Le lendemain de la mort de Charlie, de retour chez elle en Arizona avec ses enfants, Erika raconte avoir été submergée par une douleur qu’elle ne connaissait pas. Elle retrouve le canapé où Charlie était encore assis deux jours auparavant avec leurs enfants, puis les objets familiers qui rendent son absence terriblement concrète : sa serviette, sa brosse à dents, son oreiller.
Elle confie alors à Usha Vance, épouse du vice-président américain JD Vance et Second Lady des États-Unis, qu’elle ne sait pas comment elle va pouvoir continuer. Usha lui répond par une image simple : lors d’un voyage en avion avec des enfants turbulents, il suffit parfois de tenir jusqu’à l’atterrissage. « Voilà comment ça va se passer : traverse seulement sur les 15 prochaines minutes. » Cette phrase deviendra pour Erika une manière de traverser son deuil, une étape après l’autre.
Le deuil revient par vagues
Au fil des mois, chaque événement familial devient une nouvelle vague de chagrin : Thanksgiving, Noël, son anniversaire, leur anniversaire de mariage, les anniversaires de leurs enfants, puis le procès concernant de l’assassin de Charlie. La douleur revient, mais Erika explique qu’elle ne la subit plus de la même manière. Elle peut continuer à vivre sans cesser d’aimer celui qu’elle a perdu.

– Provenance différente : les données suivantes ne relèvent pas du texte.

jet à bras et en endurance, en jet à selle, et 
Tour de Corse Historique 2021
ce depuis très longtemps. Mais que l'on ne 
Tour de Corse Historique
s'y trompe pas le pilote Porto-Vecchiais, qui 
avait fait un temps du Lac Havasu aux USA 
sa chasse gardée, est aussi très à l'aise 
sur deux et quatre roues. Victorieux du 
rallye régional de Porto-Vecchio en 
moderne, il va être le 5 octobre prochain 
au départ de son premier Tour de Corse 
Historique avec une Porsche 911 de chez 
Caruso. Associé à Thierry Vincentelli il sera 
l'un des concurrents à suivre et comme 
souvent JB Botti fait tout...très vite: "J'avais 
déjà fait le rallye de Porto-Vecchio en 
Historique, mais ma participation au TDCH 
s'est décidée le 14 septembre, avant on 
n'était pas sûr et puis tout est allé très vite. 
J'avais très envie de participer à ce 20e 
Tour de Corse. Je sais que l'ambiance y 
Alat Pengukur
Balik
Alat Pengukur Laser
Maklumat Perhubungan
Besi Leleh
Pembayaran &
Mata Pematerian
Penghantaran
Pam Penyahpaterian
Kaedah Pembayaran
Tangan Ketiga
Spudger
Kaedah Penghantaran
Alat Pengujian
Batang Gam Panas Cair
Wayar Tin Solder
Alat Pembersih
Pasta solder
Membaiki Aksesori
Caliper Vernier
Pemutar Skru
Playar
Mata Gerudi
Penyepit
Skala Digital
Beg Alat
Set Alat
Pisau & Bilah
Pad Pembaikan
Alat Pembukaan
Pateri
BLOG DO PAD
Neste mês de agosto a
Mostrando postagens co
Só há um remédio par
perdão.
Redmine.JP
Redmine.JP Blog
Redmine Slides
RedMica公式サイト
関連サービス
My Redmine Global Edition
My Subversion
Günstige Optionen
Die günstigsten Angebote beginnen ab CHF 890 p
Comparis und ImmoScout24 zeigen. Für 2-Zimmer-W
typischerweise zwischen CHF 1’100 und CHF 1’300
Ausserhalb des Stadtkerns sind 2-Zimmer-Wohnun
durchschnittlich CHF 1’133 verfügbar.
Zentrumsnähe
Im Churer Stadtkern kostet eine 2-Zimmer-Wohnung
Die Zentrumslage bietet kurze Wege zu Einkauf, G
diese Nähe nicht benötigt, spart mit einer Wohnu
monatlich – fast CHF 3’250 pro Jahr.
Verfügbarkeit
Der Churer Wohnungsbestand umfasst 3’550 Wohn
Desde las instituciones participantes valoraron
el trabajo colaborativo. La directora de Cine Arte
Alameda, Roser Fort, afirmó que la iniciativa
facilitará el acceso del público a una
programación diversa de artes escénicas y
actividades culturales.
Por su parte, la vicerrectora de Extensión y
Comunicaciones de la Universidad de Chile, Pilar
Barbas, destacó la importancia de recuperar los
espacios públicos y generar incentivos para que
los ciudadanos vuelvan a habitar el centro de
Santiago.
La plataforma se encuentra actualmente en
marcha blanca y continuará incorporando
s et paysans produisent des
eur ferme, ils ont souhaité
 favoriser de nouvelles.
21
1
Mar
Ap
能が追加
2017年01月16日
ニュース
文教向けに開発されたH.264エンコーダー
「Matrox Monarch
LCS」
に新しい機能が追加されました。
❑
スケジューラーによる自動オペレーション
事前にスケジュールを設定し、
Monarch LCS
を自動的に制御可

Erika ne cache pas que sa foi chrétienne est au cœur de son cheminement. Elle affirme ne pas être en colère contre Dieu et reconnaît que certaines épreuves resteront sans réponse. Pour elle, « la vraie foi » consiste précisément à accepter que nous n’aurons pas toutes les réponses et à trouver malgré tout la paix. Elle affirme savoir que Charlie est au ciel et conclut : « Je peux me tenir debout et dire, sans l’ombre d’un doute, que Dieu est bon. »
« Le cœur brisé »… mais encore capable de joie
Un an après le drame, Erika ne prétend pas que le chagrin a disparu. Elle a simplement appris à vivre avec lui. Elle peut manquer Charlie profondément tout en riant avec leurs enfants. « Je peux avoir le cœur brisé et pourtant connaître encore la joie. »
Son message à ceux qui traversent eux-mêmes un deuil tient finalement en quelques mots : « Traversez simplement les 15 prochaines minutes. » Car, avec le temps, ces quinze minutes peuvent contenir non seulement le chagrin, mais aussi le magnifique cadeau de la vie.